第18話 結婚したら(2)間宮さん視点
ゆうくんの腕まくりをしながら私は彼のちょっぴり広い背中にきゅんとする。ほそっこく見えて触って見るとやっぱり私とは違う男の人って感じだ。
きっとドキドキしているんだろう。ゆうくんはガチッと体に力を入れてあわあわする。ちょっといたずらしたくなって私は「ちゅう」と彼の首筋に吸い付く。
「ゆ、ユリカちゃんっ?」
ドギマギしたリアクションだけど、洗い物中のゆうくんは私を振り払うことはできない。背伸びして彼のうなじあたりをスンスンする。本能的なのか私が一番好きな匂いだ。
好きな人の……運命の人の匂いが好きになるとどこかの本で読んだことがある。やっぱり、ゆうくんは私だけのゆうくんだ。
「お風呂……先に入る?」
***
ベッドで寝息を立てるゆうくんは付き合い出した時よりもちょっぴりリラックスしてくれるようになった。昔はベッドの端っこで私を気遣うように寝ていたのに。
私はそれが嬉しくてぎゅっと彼の背中に抱きついた。ゆうくんだけの匂いがして、すごく好きだ。
——この人と結婚するんだ。
そんな私には最近不安がある。
あの、相馬さんとかいう新しい社員だ。ゆうくんのことを信頼していないわけじゃない。でも、私が彼女に勝てる……自信もない。

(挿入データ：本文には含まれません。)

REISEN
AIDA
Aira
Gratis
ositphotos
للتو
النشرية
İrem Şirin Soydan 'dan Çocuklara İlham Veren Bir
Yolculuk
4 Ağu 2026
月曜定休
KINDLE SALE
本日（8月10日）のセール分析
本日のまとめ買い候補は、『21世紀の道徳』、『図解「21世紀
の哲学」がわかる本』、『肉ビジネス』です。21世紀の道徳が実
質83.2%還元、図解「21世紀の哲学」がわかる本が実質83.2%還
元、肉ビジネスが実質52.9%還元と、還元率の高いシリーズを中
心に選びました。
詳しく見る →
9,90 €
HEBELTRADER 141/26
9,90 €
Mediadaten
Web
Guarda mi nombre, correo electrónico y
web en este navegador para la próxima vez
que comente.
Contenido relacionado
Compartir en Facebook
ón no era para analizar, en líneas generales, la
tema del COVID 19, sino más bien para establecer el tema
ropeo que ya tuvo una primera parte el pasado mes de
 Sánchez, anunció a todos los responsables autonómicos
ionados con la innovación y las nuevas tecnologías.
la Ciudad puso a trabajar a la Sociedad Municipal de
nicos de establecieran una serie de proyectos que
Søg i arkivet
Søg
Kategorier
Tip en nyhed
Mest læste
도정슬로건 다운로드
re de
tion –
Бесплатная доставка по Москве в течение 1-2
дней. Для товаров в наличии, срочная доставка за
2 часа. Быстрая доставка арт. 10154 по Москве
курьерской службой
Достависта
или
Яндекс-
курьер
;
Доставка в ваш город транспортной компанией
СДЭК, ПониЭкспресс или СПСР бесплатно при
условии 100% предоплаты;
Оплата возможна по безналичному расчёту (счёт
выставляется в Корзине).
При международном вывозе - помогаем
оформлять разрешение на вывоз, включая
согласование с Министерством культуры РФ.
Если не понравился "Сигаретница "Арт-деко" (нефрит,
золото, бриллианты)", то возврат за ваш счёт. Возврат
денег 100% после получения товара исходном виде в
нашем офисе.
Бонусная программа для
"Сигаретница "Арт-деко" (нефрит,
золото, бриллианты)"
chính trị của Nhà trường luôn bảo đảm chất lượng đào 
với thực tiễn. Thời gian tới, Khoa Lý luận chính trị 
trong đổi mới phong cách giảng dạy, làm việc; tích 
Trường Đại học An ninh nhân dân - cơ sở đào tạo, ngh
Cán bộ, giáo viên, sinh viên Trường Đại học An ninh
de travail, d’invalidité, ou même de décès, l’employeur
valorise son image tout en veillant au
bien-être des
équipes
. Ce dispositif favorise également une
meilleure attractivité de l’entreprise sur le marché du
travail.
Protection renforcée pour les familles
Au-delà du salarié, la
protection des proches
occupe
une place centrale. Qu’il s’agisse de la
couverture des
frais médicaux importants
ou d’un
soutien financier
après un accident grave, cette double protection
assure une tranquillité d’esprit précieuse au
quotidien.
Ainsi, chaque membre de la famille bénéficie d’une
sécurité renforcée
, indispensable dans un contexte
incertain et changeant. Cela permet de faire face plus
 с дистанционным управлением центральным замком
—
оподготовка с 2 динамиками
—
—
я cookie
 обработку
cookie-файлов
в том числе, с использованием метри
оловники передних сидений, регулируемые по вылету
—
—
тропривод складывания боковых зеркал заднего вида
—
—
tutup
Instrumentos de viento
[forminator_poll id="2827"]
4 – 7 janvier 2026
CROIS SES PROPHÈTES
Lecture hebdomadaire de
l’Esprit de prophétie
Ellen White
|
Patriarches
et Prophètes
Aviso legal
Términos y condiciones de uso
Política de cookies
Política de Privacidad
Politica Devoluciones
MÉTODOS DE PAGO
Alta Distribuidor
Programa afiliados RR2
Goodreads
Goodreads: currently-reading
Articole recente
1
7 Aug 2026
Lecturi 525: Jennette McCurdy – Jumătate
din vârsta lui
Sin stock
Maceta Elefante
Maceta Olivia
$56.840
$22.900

そして、私と木内さんが感じたあの相馬さんへの嫌な勘。あの子はきっと「他人のものが好きな子」だ。
***
私はいつもより早く起きて、キッチンに立ってみる。ゆうくんがいつも美味しいご飯を作ってくれるキッチン。几帳面に整頓された食器や料理道具、一緒に選んだグラスと家電。
私は何がどこにあるのかわからなくて涙が出そうになる。私は男の子の理想の女の子になれているのだろうか。
「ユリカちゃんはそのままでいい。美味しく食べてくれるユリカちゃんが俺は好きです」
優しくてあったかい、ゆうくんの言葉。
本当は我慢してたら? 他に完璧な子が見つかったら?
私はお母さんみたいに……ぽいっと捨てられてしまうんじゃないの??
初めて好きになった人を、ずっと一緒にいたい人を取られてしまったら私……。
エプロンを引っ張り出して、冷蔵庫から卵を取り出す。えっと、調味料は……あれ? どこだっけ……。そうだ、シンクのほうの引き出しで……やばいっ、火が強すぎたかも??
あっ、換気扇回さないと!
ガチンと換気扇を回し、焦げ臭い匂いの卵をひっくり返して、それから炊飯器のスイッチを入れる。焦れば焦るほど、うまくいかない。
「みんなが憧れる理想の奥さん」、ゆうくんだってきっと好きなはずだ。
「で、できない……」
「ユリカちゃん?」
寝ぼけた顔でゆうくんが寝室から出てきていた。私は大好きなゆうくんを見てしまったら涙が堪えられなくなってうわっと溢れてしまう。
「ど、どうしたんすか」
心配そうにゆうくんが言った。
「ゆうくんに……ごはんっ……奥さんになりっ……うぐっ」
ゆうくんは私に近寄ると卵を焦がしていた火を止めてそっと私を抱きしめてくれた。
「俺にご飯、つくってくれるんですか?」
「うん……でもうまくいかなくて、私……理想の奥さんに……」
「ユリカちゃんには……俺の理想の奥さんになって欲しいです」
——えっ……?
予想以上の言葉に私は涙を止めることはできない。そんな私を見てゆうくんはあわあわと慌ててティッシュを取りに走った。
私、勝手に心配してバカみたい。ゆうくんは私のこと好きでいてくれているんだ。